**WORK ITEM**: Restate every line of the data word for word, except for the images.

**INFORMATION SUPPLIED**:
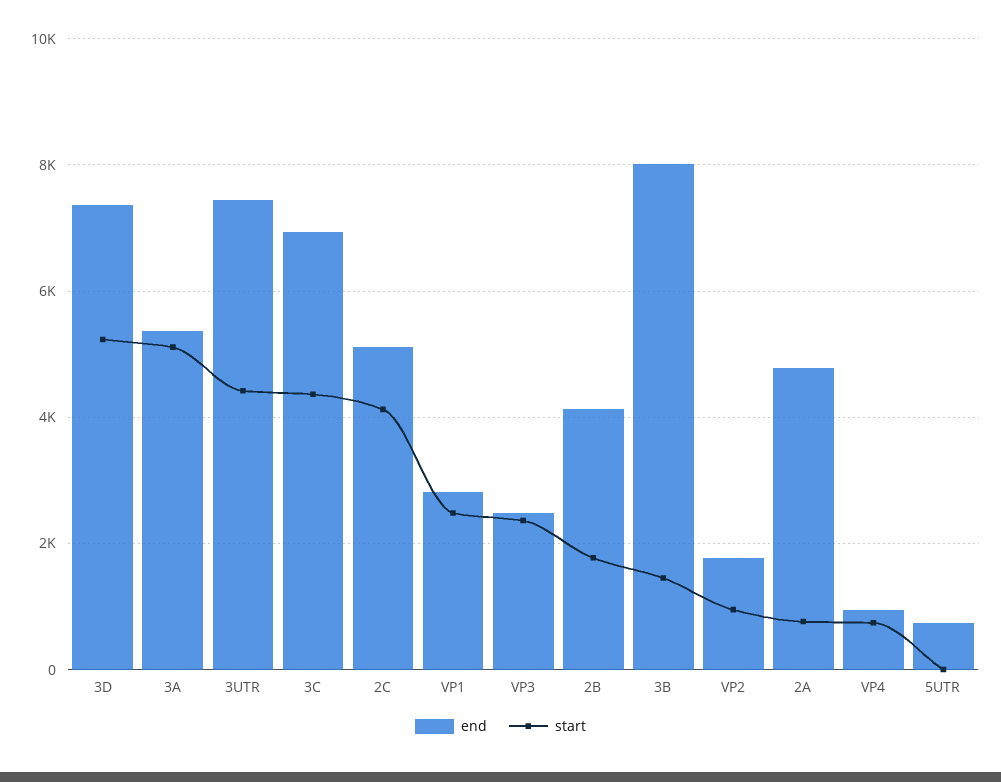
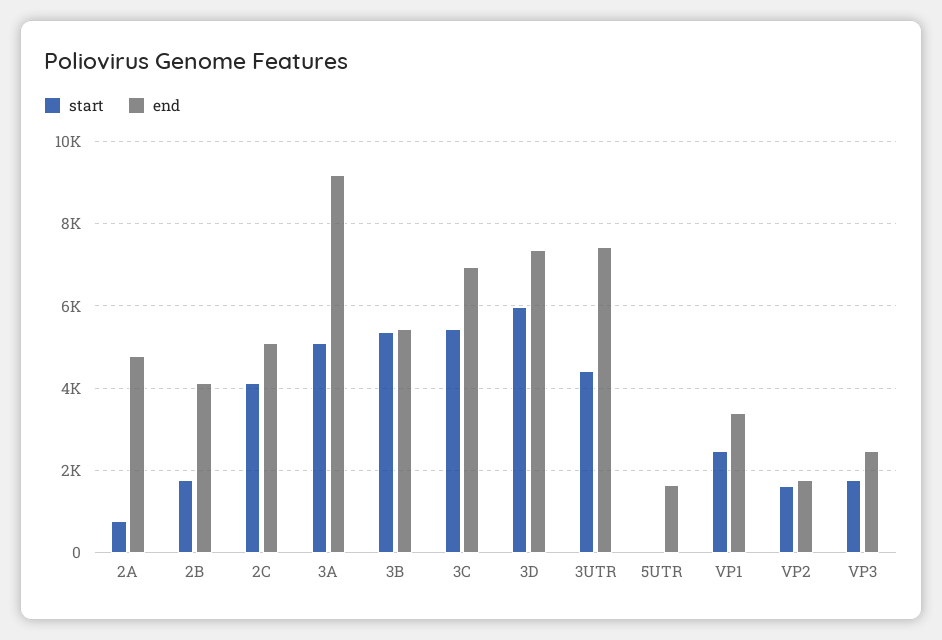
  {
    "end": {
      "3D": 7400,
-     "3A": 5400,
+     "3A": 9200,
      "3UTR": 7400,
      "3C": 7000,
      "2C": 5200,
-     "VP1": 2800,
+     "VP1": 3400,
      "VP3": 2400,
      "2B": 4200,
-     "3B": 8000,
+     "3B": 5400,
      "VP2": 1800,
      "2A": 4800,
-     "VP4": 1000,
-     "5UTR": 800
+     "5UTR": 1600
    },
    "start": {
-     "3D": 5200,
+     "3D": 6000,
      "3A": 5200,
      "3UTR": 4400,
-     "3C": 4400,
+     "3C": 5400,
      "2C": 4200,
      "VP1": 2400,
-     "VP3": 2400,
+     "VP3": 1800,
      "2B": 1800,
-     "3B": 1400,
+     "3B": 5400,
-     "VP2": 1000,
+     "VP2": 1600,
      "2A": 800,
-     "VP4": 800,
      "5UTR": 0
    }
  }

**ANSWER FOR THE TASK**:
  {
    "end": {
      "3D": 7400,
-     "3A": 5400,
+     "3A": 9200,
      "3UTR": 7400,
      "3C": 7000,
      "2C": 5200,
-     "VP1": 2800,
+     "VP1": 3400,
      "VP3": 2400,
      "2B": 4200,
-     "3B": 8000,
+     "3B": 5400,
      "VP2": 1800,
      "2A": 4800,
-     "VP4": 1000,
-     "5UTR": 800
+     "5UTR": 1600
    },
    "start": {
-     "3D": 5200,
+     "3D": 6000,
      "3A": 5200,
      "3UTR": 4400,
-     "3C": 4400,
+     "3C": 5400,
      "2C": 4200,
      "VP1": 2400,
-     "VP3": 2400,
+     "VP3": 1800,
      "2B": 1800,
-     "3B": 1400,
+     "3B": 5400,
-     "VP2": 1000,
+     "VP2": 1600,
      "2A": 800,
-     "VP4": 800,
      "5UTR": 0
    }
  }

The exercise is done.